Waterhouse received, without competition, the commission to build the Natural History Museum in South Kensington (18731881), a design which marks an epoch in the modern use of architectural terracotta and which was to become his best known work. Waterhouse's other works in London included the National Liberal Club (a study in Renaissance composition), University College Hospital, the Surveyors' Institution in London's Great George Street (1896), and the Jenner Institute of Preventive Medicine in Chelsea (1895).

From the late 1860s, Waterhouse lived in the Reading area and was responsible for several significant buildings there. These included his own residences of Foxhill House (1868) and Yattendon Court (1877), together with Reading Town Hall (1875) and Reading School (1870). Foxhill House is still in use by the University of Reading, as are his Whiteknights House (built for his father) and East Thorpe House (built in 1880 for Alfred Palmer).

Holborn Bars
Holborn Bars

For the Prudential Assurance Company, Waterhouse designed many offices, including their Holborn Bars head office in Holborn and branch offices in Southampton, Nottingham and Leeds. He also designed offices for the National Provincial Bank in Piccadilly (1892) and in Manchester. The Liverpool Infirmary was Waterhouse's largest hospital; and St. Mary's Hospital in Manchester, the Alexandra Hospital in Rhyl, and extensive additions at the Nottingham General Hospital, also involved him. He was involved in a series of works for the Victoria University, of which he was made LL.D. in 1895.

Other educational buildings designed by Waterhouse include Yorkshire College, Leeds (1878), the Victoria Building for the Liverpool University College (now University of Liverpool) (1885), St Paul's School in Hammersmith (1881); and the Central Technical College in London's Exhibition Road (1881).

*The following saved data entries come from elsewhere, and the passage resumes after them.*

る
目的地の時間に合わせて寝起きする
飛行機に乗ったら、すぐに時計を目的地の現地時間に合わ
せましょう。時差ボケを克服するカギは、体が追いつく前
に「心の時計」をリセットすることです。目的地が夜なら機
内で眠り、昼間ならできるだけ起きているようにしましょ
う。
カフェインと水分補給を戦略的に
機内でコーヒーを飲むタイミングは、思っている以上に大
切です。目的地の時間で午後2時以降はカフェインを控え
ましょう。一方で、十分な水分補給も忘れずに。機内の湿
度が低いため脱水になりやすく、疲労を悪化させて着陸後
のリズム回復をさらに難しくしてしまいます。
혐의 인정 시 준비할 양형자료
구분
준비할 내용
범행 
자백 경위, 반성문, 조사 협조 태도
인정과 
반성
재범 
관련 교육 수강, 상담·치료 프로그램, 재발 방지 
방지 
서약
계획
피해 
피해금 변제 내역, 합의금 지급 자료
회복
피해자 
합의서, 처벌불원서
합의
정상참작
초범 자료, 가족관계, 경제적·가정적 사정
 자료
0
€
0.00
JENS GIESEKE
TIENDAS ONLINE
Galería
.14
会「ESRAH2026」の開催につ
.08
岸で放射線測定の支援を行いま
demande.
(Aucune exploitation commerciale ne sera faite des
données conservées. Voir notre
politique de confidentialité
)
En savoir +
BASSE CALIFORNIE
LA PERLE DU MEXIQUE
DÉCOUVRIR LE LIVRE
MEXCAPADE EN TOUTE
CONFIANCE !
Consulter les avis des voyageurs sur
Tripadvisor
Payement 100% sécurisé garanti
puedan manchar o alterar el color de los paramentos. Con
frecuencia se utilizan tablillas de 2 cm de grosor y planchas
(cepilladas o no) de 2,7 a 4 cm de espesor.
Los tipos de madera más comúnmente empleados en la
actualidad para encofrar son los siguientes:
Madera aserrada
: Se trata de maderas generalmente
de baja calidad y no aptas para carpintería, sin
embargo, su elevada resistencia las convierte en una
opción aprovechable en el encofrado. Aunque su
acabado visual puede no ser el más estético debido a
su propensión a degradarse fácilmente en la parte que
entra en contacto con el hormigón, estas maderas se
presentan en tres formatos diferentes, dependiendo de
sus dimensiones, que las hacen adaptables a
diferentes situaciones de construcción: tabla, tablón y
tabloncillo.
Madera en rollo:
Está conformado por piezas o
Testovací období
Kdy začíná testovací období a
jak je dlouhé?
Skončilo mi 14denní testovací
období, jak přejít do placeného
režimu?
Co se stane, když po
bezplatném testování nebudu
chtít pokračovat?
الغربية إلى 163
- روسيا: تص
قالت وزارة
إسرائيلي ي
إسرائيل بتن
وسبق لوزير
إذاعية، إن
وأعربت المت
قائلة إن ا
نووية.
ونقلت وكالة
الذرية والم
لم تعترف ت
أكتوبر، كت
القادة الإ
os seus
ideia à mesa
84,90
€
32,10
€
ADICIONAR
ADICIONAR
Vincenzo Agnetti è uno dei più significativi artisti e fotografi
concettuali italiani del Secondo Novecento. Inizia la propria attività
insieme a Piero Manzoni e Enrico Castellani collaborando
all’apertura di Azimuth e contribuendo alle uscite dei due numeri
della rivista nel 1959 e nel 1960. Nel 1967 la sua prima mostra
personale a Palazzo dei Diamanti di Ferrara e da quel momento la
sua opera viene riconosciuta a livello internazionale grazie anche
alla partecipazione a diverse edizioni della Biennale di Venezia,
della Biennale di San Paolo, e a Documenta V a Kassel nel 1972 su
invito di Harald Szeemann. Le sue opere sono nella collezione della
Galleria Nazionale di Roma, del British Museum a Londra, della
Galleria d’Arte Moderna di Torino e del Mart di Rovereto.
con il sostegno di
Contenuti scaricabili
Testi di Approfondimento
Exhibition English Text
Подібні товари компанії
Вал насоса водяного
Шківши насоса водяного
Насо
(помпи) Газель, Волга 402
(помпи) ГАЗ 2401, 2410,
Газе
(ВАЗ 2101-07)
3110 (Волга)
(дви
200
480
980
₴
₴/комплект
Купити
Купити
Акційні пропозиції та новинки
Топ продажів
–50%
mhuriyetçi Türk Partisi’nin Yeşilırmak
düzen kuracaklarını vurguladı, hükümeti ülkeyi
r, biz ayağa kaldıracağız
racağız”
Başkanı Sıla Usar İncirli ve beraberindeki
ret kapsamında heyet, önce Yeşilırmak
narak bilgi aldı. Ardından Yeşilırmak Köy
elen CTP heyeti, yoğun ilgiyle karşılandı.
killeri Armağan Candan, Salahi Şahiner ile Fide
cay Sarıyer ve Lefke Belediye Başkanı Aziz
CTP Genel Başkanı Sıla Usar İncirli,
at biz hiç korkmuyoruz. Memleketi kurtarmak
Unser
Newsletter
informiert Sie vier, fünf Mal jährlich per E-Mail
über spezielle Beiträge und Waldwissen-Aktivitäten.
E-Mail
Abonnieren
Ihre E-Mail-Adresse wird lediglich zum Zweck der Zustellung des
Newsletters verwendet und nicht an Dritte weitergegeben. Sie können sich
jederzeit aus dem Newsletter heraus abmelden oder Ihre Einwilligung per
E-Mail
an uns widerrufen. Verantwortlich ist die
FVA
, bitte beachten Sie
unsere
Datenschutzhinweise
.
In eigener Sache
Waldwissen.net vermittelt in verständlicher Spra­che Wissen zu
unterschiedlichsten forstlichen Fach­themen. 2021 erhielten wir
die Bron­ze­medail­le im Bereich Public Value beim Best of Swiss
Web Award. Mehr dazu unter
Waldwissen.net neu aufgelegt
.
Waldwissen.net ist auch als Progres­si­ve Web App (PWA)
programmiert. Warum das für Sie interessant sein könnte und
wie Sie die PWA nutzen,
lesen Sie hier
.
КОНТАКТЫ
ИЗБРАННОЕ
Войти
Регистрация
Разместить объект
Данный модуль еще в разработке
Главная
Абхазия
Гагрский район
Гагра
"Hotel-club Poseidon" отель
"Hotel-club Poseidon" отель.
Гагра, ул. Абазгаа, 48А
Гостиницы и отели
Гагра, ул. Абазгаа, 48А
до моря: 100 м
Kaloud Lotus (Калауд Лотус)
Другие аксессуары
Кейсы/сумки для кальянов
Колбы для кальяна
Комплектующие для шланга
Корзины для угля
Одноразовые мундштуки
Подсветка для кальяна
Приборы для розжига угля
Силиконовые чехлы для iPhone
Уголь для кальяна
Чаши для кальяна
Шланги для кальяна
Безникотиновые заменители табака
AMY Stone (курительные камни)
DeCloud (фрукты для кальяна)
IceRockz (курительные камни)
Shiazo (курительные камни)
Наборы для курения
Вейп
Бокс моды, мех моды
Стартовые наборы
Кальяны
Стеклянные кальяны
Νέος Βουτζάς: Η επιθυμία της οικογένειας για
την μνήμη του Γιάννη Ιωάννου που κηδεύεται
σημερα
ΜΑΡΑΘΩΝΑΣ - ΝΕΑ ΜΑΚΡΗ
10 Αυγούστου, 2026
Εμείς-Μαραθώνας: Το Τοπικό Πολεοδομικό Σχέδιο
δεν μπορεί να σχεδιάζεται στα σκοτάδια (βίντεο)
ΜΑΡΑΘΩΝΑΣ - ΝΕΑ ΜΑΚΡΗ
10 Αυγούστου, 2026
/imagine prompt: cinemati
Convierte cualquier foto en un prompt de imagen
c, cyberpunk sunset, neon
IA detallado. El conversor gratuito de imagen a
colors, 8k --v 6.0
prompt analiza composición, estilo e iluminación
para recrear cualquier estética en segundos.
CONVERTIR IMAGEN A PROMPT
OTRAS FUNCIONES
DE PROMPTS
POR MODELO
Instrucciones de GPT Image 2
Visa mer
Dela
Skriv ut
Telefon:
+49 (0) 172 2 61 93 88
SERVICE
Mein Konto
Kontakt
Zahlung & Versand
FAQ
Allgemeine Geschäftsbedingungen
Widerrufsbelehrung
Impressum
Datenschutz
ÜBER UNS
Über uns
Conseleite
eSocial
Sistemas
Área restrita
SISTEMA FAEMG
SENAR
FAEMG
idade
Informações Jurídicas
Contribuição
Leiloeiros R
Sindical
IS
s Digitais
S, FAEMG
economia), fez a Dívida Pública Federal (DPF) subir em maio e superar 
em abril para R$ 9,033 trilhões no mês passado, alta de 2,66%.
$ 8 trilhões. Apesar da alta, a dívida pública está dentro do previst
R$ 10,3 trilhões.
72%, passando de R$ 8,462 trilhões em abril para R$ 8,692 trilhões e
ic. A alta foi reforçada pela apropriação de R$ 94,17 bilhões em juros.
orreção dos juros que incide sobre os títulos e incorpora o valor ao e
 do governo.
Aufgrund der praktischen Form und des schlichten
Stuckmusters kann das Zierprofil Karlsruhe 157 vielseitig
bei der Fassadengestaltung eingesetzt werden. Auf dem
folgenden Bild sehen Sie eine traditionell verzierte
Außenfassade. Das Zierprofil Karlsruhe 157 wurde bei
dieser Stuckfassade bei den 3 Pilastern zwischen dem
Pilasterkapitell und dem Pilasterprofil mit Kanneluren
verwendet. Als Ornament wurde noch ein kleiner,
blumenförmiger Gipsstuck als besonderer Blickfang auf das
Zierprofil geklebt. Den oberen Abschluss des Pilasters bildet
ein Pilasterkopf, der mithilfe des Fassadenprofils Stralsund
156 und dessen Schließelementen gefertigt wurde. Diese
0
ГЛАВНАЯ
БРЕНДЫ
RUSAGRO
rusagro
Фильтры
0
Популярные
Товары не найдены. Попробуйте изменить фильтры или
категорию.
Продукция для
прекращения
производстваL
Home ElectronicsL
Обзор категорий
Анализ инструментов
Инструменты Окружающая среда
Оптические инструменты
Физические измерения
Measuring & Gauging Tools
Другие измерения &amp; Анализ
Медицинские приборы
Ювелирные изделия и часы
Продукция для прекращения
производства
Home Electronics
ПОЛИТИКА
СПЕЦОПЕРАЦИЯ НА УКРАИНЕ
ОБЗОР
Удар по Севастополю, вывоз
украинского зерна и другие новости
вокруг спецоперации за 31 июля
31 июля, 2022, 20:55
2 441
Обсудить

Among works not already mentioned are the Cambridge Union building and subsequently a similar building for the Oxford Union; Strangeways Prison; St Margaret's School in Bushey; the Metropole Hotel in Brighton; Hove Town Hall; Knutsford town hall; Alloa Town Hall; St. Elisabeth's church in Reddish; Darlington town clock, covered market hall and Backhouse's Bank (now Barclay's Bank); the King's Weigh House chapel in Mayfair, Hutton Hall in Yorkshire, St. Mary's Church in Twyford, Hampshire (1878) shows interestingly similar patterning to the Natural History Museum and was designed at the same time.

[edit] Recognition

Waterhouse became a fellow of the Royal Institute of British Architects in 1861, and was President from 1888 to 1891. He obtained a grand prix for architecture at the Paris Exposition of 1867, and a "Rappel" in 1878. In the same year he received the Royal Gold Medal of the Royal Institute of British Architects, and was made an associate of the Royal Academy, of which body he became a full member in 1885 and treasurer in 1898. He was also a member of the academies of Vienna (1869), Brussels (1886), Antwerp (1887), Milan (1888) and Berlin (1889), and a corresponding member of the Institut de France (1893). After 1886 he was constantly called upon to act as assessor in architectural competitions, and was a member of the international jury appointed to adjudicate on the designs for the west front of Milan Cathedral in 1887. In 1890 he served as architectural member of the Royal Commission on the proposed enlargement of Westminster Abbey as a place of burial.

[edit] Later life

Waterhouse retired from architecture in 1902, having practiced in partnership with his son, Paul Waterhouse, from 1891. He died at Yattendon Court on the 22nd August 1905.